§ Task 1
Please copy out, character for character, the HTML table entries that follow the text below.
─── Page text
In the United States, the Federal Reserve Board has weighed in on the risks facing banks when outsourcing risk, such as using third party firms to provide data aggregation or digital wealth advisory services. The Fed’s letter on the matter includes commentary on various issues associated with working with fintech companies. In an article by Robert Canova, senior S&R financial/policy analyst at the Federal Reserve Bank of Atlanta, Canova states that, with the increase in data breaches, website attacks and wire transfer fraud schemes, “Banks will need to become more sensitive to safeguarding any systems containing customer data that their digital vendors have access to, given the fact that hackers are getting increasingly sophisticated at breaking those systems down.”

Canova writes that as competition between fintech firms and banks increases, the former are likely to become subject to increased scrutiny. He cites a consultative paper by the Bank for International Settlement’s Committee on Payments and Market Infrastructures which calls for greater regulation of fintech companies as evidence of this, along with a whitepaper by the Clearing House (a trade association consisting of the 24 largest banks) that discusses “the absence of a level regulatory playing field.”
──────
─── Input
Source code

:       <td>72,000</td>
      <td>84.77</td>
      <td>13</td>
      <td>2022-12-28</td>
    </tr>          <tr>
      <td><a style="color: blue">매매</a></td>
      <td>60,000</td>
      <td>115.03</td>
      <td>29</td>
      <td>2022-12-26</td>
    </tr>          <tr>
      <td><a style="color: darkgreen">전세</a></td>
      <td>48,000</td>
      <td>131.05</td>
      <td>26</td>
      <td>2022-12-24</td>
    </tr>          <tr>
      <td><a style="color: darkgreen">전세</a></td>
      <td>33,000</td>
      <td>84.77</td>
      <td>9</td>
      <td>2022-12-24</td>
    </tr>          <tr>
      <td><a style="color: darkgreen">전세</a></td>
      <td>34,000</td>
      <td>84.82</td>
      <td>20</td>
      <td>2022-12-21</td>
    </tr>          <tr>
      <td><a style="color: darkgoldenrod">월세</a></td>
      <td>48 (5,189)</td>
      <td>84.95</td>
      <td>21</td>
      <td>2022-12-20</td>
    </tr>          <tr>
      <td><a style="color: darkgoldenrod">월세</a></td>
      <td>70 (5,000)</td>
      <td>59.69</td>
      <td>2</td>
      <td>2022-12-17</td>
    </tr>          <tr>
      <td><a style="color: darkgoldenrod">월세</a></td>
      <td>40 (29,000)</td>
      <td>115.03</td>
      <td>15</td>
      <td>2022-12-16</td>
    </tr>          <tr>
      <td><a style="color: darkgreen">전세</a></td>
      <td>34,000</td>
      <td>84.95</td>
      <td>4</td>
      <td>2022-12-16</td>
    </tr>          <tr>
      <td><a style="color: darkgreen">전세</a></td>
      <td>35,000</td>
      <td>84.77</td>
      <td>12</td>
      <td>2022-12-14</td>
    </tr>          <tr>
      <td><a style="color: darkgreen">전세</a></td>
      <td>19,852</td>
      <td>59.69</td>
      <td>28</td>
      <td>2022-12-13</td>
──────
§ Task 2
Summarize the passage on banks and fintech risk above in two sentences.

§ Answer section 1
Source code

:       <td>72,000</td>
      <td>84.77</td>
      <td>13</td>
      <td>2022-12-28</td>
    </tr>          <tr>
      <td><a style="color: blue">매매</a></td>
      <td>60,000</td>
      <td>115.03</td>
      <td>29</td>
      <td>2022-12-26</td>
    </tr>          <tr>
      <td><a style="color: darkgreen">전세</a></td>
      <td>48,000</td>
      <td>131.05</td>
      <td>26</td>
      <td>2022-12-24</td>
    </tr>          <tr>
      <td><a style="color: darkgreen">전세</a></td>
      <td>33,000</td>
      <td>84.77</td>
      <td>9</td>
      <td>2022-12-24</td>
    </tr>          <tr>
      <td><a style="color: darkgreen">전세</a></td>
      <td>34,000</td>
      <td>84.82</td>
      <td>20</td>
      <td>2022-12-21</td>
    </tr>          <tr>
      <td><a style="color: darkgoldenrod">월세</a></td>
      <td>48 (5,189)</td>
      <td>84.95</td>
      <td>21</td>
      <td>2022-12-20</td>
    </tr>          <tr>
      <td><a style="color: darkgoldenrod">월세</a></td>
      <td>70 (5,000)</td>
      <td>59.69</td>
      <td>2</td>
      <td>2022-12-17</td>
    </tr>          <tr>
      <td><a style="color: darkgoldenrod">월세</a></td>
      <td>40 (29,000)</td>
      <td>115.03</td>
      <td>15</td>
      <td>2022-12-16</td>
    </tr>          <tr>
      <td><a style="color: darkgreen">전세</a></td>
      <td>34,000</td>
      <td>84.95</td>
      <td>4</td>
      <td>2022-12-16</td>
    </tr>          <tr>
      <td><a style="color: darkgreen">전세</a></td>
      <td>35,000</td>
      <td>84.77</td>
      <td>12</td>
      <td>2022-12-14</td>
    </tr>          <tr>
      <td><a style="color: darkgreen">전세</a></td>
      <td>19,852</td>
      <td>59.69</td>
      <td>28</td>
      <td>2022-12-13</td>

§ Answer section 2
The Federal Reserve Board has commented on the risks banks face when outsourcing to third-party firms, including fintech companies. Robert Canova of the Federal Reserve Bank of Atlanta writes that banks must better protect customer data systems their digital vendors can reach as breaches and fraud grow, and that fintech firms will likely face more scrutiny as competition with banks increases, citing a Bank for International Settlements committee paper and a Clearing House whitepaper.